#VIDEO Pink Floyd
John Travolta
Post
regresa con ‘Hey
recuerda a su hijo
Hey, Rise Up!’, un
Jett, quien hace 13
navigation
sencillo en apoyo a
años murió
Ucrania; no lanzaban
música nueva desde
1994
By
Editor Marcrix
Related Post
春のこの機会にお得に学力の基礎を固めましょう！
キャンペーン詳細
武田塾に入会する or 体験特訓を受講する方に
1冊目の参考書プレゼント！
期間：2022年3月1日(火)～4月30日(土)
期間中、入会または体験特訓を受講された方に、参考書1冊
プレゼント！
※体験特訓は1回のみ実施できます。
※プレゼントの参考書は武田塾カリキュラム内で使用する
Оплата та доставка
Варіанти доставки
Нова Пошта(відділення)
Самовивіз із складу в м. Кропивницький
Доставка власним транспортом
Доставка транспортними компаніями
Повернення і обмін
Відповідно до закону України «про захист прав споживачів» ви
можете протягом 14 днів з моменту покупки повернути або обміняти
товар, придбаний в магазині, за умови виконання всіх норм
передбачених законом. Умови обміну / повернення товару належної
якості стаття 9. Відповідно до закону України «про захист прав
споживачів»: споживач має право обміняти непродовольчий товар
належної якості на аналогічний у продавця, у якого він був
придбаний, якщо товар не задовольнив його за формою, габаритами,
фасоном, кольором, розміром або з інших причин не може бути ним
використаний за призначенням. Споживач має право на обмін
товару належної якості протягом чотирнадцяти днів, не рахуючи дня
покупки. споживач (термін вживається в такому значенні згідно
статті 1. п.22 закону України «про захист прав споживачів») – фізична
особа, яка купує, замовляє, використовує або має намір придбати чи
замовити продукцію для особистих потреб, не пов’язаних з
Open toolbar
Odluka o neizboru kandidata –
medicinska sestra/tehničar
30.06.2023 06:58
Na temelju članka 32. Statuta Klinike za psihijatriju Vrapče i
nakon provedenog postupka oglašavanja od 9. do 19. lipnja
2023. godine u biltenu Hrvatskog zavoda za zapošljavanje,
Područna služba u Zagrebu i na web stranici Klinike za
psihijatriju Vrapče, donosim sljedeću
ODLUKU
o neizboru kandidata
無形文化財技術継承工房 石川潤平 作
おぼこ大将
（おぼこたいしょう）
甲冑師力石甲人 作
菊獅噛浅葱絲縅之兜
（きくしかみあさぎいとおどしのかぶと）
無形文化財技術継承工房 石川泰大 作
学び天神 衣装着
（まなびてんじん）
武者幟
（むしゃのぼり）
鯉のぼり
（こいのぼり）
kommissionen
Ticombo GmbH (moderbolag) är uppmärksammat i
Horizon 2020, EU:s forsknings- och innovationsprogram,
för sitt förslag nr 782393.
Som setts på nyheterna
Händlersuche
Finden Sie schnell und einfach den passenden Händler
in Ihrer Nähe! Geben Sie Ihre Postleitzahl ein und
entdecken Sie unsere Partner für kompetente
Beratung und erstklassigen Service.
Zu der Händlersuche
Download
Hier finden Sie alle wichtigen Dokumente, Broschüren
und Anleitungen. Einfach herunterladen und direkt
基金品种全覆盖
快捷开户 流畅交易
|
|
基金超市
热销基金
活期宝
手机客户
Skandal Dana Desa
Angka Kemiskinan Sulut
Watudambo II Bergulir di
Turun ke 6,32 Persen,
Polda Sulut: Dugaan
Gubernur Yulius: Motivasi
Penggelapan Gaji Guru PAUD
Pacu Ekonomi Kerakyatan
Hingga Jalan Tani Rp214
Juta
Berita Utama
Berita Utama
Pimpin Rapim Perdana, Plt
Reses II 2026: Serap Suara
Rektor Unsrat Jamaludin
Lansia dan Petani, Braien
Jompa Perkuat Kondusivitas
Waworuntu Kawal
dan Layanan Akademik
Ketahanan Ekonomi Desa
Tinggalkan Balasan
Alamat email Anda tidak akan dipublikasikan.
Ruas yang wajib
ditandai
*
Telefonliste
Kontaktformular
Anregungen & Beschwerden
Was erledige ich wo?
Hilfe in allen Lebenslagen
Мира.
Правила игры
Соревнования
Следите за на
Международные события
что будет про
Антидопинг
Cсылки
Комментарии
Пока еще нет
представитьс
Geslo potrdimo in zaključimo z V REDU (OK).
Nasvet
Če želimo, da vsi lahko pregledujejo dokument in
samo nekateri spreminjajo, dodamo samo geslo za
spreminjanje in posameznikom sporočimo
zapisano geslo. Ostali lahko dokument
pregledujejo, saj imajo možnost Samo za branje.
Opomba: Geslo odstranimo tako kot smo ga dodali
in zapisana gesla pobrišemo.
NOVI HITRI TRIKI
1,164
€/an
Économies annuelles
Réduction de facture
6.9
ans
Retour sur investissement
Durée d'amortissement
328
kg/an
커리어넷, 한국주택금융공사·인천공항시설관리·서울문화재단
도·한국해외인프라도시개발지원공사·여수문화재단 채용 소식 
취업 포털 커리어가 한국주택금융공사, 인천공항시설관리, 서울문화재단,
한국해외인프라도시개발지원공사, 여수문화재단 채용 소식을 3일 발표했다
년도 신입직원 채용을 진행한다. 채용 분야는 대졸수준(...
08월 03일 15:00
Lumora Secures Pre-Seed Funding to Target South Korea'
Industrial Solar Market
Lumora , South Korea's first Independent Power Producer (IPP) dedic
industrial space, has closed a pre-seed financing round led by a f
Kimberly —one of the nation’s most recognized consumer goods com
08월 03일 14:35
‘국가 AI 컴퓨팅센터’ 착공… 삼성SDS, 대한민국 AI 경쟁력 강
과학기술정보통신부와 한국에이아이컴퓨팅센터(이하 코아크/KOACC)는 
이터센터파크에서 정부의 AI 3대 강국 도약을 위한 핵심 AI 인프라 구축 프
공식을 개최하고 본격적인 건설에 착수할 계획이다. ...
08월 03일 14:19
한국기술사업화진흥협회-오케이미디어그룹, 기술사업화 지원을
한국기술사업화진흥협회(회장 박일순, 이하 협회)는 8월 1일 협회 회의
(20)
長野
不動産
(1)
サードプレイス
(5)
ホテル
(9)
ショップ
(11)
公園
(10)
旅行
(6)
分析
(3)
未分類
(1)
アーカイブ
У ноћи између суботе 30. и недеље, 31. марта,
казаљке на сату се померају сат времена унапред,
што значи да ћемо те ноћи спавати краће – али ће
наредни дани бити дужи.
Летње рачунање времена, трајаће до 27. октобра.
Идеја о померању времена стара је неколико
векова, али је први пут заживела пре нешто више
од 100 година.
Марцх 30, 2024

# ASSIGNED TASK
This exercise requires the number of lines in the entries holding the word "України", written alone.

# OUTPUT
3